Once again the CBI programme of St. Kitts and Nevis is coming under worldwide negative scrutiny. This time it is not questionable diplomatic passports being dished out without accountability. It is not Iranian nationals being allowed to circumvent international sanctions. It is not about undesirables being whisked through the due diligence process. It is not about the half built eyesores at Frigate Bay and elsewhere on both islands. This time it is sales agents and their principals openly abusing the programme by advertising their investment products and selling them at prices lower than the permitted minimums. Government has issued a strong statement condemning this practice. But it should go further and thoroughly investigate the abuses. After due investigation Government should withdraw the CBI designation and all fiscal incentives granted to any developer who is found to have abused the programme. We will see from the action it takes in the near future how serious Government is in addressing this problem and in maintaining the platinum brand which it claims for the CBI programme.

Another very serious problem with the CBI programme directly affects real citizens of this country. By real citizens I mean those whose citizenship came from birth, descent or residence, not from their wallets. The problem has been created by successive Governments in allowing developments which were built for tourism under the CBI and with heavy tax incentives, to be used for student housing in unfair competition with real citizens who do not have access to “passport monies” to build their properties and who pay taxes and duty.

Government should stop that unfair practice. Government should not allow the big development now underway between the two offshore universities at West Farm to become dorms or student apartments when it has been built for tourism. Likewise with the development above Pirates Nest at Frigate Bay which has been under construction almost since Noah built the Arc. If those developments are used in that way many real citizens will lose their properties and their livelihoods and some may go bankrupt. The real citizen taxpayers of the country will be funding those developments to put themselves out of business.

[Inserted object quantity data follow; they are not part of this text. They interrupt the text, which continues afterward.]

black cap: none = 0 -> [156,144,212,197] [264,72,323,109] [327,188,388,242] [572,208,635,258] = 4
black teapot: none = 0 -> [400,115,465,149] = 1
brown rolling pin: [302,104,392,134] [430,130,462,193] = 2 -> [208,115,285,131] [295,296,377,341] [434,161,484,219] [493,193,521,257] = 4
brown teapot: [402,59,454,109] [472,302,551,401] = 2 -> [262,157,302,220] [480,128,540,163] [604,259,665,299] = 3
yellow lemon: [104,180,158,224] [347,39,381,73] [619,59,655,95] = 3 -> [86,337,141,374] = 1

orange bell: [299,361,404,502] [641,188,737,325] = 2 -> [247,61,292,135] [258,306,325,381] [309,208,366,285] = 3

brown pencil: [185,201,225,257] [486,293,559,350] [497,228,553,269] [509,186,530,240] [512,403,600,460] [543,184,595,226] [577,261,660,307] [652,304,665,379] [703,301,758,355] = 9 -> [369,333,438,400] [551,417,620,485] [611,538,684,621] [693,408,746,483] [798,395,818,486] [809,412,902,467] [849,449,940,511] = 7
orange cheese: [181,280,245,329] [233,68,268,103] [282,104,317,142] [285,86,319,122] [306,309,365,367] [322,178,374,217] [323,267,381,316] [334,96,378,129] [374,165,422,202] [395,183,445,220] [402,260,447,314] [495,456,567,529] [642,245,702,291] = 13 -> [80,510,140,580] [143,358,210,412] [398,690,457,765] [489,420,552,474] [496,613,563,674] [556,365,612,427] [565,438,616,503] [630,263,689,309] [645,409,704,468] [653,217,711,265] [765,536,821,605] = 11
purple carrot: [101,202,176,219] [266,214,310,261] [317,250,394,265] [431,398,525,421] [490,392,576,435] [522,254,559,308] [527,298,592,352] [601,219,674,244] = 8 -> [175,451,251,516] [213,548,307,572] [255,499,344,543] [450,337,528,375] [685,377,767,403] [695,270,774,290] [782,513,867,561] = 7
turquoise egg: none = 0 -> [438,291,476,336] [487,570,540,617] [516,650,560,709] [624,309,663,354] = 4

The offshore education services sector began in 1983 with the establishment of Ross University. The late Dr. Robert Ross the founder of that university and more recently the University of Medicine and Health Sciences, also at West Farm, was an enlightened entrepreneur. He readily agreed to limit the construction of dorms on his universities.

He appreciated that locals should be allowed to benefit by way of the construction of rental properties either by additions to their homes or in separate buildings for rental to students. As a result construction took off after 1983 to the benefit of the construction industry and the thousands of local contractors, sub contractors and their workers; and to the benefit of the suppliers of goods and services to the sector; and to the benefit of the banking sector; and to the benefit of Government in taxes; and of course to the benefit of locals who invested their hard earned monies in housing, and their families. It attracted money in from the diaspora for the purpose. In addition the maintenance services sectors grew and there were other spin offs. This created a huge boost to economic growth and has been a major factor in making our economy one of the strongest in the region.

Real citizen taxpayers are entitled to the protection by Government of their investments and interests. I am not suggesting that real citizens be granted favorable treatment. I am asking that they not be granted second rate treatment in their own country. That commitment should be readily forthcoming from Government but it has not been.

Government needs to say clearly and unequivocally what it has approved and granted incentives for at West Farm and at Pirates Nest. We should not have to wait until the Freedom of Information Act at last becomes law to get those answers. It is pertinent to ask also why is it taking so long to bring the FOI Act into force. Is the Government serious about it or are they hoping that people will forget? Well this real citizen will not forget and will not let the Government forget. It is high time that more people say publicly on this what they say privately. And what, with an election soon due, is happening about Campaign Finance Reform? What about the Regulations to the Procurement Act to bring transparency to the award of government contracts? What is taking so long with those promised measures of the integrity agenda which Team Unity promised four years ago? And what about the proposed changes to the law on Motions of No Confidence and the imposition of much needed Term Limits which were also promised? Are we to forget about those as well?

The issues I have raised are important to the economic development of the country and its good name and to our democracy. I hope they will find their way into the upcoming budget debate. Then I would hope that the political sides will go on record for the electorate, comprising the real citizens, to see and hear.